Paralelo 29

CÁ ENTRE NÓS: Lala, a fúria; Mimosa, a iluminada

Lala, adotada/Foto: Arquivo Pessoal, Alessandra Cavalheiro

ALESSANDRA CAVALHEIRO – JORNALISTA

Não sei o que é uma vida sem bichos. Sempre tive cães e não abro mão do seu amor incondicional. Sou uma criatura que, quando passa de um cômodo para outro, tem uma fila de amigos interessados e fiéis atrás. Portanto, jamais estarei sozinha. No momento, a matilha tem cinco cães, mas hoje quero contar sobre minhas velhinhas. Lala, 15, e Mimosa, 16 anos.

 Lala é uma pinscher com cruza de alguma coisa braba que vai completar 15 anos em janeiro de 2024. Tem a tradicional fúria com tremedeira da raça, e quando saímos para passear, é ela que me carrega.

Temida por todos os motoboys que chegam, Lala só tem um dente. E ele tem nome: abridor de latas. Quem batizou foi o entregador do gás, que chega a tremer quando vê a criatura. Sim, aquele homem forte, acostumado a carregar os botijões.

Lala também tem o apelido de ‘Gremlin’, e se justifica quando está possuída pela fúria. Certamente, nossa segurança em casa é garantida por ela. É daquelas que chega a planar no ar enquanto dispara desaforos a qualquer vivente que esteja inocentemente passando em frente à casa.
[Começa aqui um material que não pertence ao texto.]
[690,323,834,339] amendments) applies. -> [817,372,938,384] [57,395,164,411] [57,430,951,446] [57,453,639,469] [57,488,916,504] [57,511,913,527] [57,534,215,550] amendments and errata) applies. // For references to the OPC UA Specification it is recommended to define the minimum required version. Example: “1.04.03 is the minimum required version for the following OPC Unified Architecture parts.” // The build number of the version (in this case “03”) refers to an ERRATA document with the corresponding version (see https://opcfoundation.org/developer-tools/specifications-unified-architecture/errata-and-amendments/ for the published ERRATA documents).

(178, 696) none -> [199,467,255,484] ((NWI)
A pequena foi escolhida na OLX pela minha irmã e a ideia era pegar algum que ninguém iria querer. Contam que Lala só comia salsicha, e realmente, parecia ficar eternamente em exibição na internet.

Pela aparência muito pouco privilegiada, minha irmã decidiu pensar um pouco mais. Dias depois, Lala reaparece em sua frente na OLX e minha irmã tem a certeza. É ela.

Mas Lala tem o amor na mesma medida da fúria, e isso faz dela um ser especial. A valentia com menos de três quilos enche a casa, a vida e o coração da gente. Portanto, Lala não morrerá jamais.

Mimosa tem uma história peculiar, digna de registro. Sua concepção ocorreu na porta de um templo budista, em Viamão.

Mimosa nasceu em um templo budista e foi adotada/Foto: Arquivo Pessoal, Alessandra Cavalheiro

A mãe, Shamata (nome da principal prática meditativa do local), e o pai, Milton Leite (grande e branco, com todo o respeito ao colega jornalista). Sim, eles se amavam na porta do templo, enquanto ocorria um retiro espiritual.

Contam os meditantes que Mimosa foi a última da ninhada a ser adotada. Muito quieta, com um olhar profundo, não apresentava a mesma vivacidade dos irmãos. Então, o lama a batizou e abençoou: Mimosa.

Mimosa vivia com os praticantes do budismo, que seguidamente entravam em retiro solitário e se ausentavam de casa. Por isso, ela passou por várias famílias, até que foi adotada por minha tutora no budismo. Os demais cães da vila a agrediam porque ela parecia não ter dono, já que seus tutores sempre acabavam entrando em retiro.

Foi o caso de minha tutora, que entrou para um retiro solitário, e Mimosa, mais uma vez, ficou sem rumo certo. Até que o lama determinou: Mimosa deveria vir pra Floripa para não sofrer as represálias dos demais bichos. Um dia, minha tutora estava prestes a viajar e pediu que eu cuidasse da Mimosa. Fui lá, peguei e para sempre estaremos juntas.

Quando a adotei, ela sofreu muito a falta da tutora, mas logo se adaptou. Tinha seis anos, hoje tem 16. A catarata a cegou de um olho, o outro está bem prejudicado.

As marcas do tempo estão em seu corpinho de pelos brancos misturados com cinza e amarelado. Mimosa pode ser chamada de autossustentável. Se vira, nunca incomodou. Apenas precisa de comida, água e amor para viver. Com a bênção dos budas, que ela viva para sempre.

Para não sucumbir a esses tempos de degenerescência, preciso contar as histórias dos meus bichos. É um bálsamo, eles são nossos amigos. Não tenho armas, tenho amigos.

Nós os curamos, eles nos curam. Observo a divindade nas coisas e seres, e bem especialmente, nos animais. Ah, sãos milhões de razões que temos para ser gratos. Eles nos protegem e nos amam de uma forma que jamais iremos imaginar.